[Dataset entries]
=====

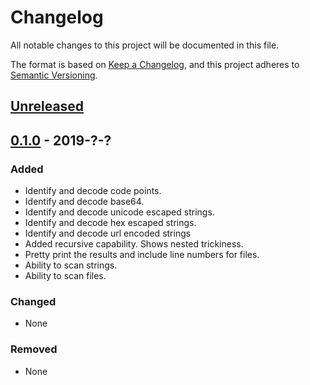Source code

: # Changelog
All notable changes to this project will be documented in this file.

The format is based on [Keep a Changelog](https://keepachangelog.com/en/1.0.0/),
and this project adheres to [Semantic Versioning](https://semver.org/spec/v2.0.0.html).

## [Unreleased]

## [0.1.0] - 2019-?-?
### Added
- Identify and decode code points.
- Identify and decode base64.
- Identify and decode unicode escaped strings.
- Identify and decode hex escaped strings.
- Identify and decode url encoded strings
- Added recursive capability. Shows nested trickiness.
- Pretty print the results and include line numbers for files.
- Ability to scan strings.
- Ability to scan files.

### Changed
- None
### Removed
- None

[Unreleased]: https://unreleased_compare_goes_here
[0.1.0]: https://released_compare_goes_here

=====

Exercise aim:
Would you return, unchanged, the lines from the one containing "- Identify and decode code points." through the end of the entries?

Written reply:
- Identify and decode code points.
- Identify and decode base64.
- Identify and decode unicode escaped strings.
- Identify and decode hex escaped strings.
- Identify and decode url encoded strings
- Added recursive capability. Shows nested trickiness.
- Pretty print the results and include line numbers for files.
- Ability to scan strings.
- Ability to scan files.

### Changed
- None
### Removed
- None

[Unreleased]: https://unreleased_compare_goes_here
[0.1.0]: https://released_compare_goes_here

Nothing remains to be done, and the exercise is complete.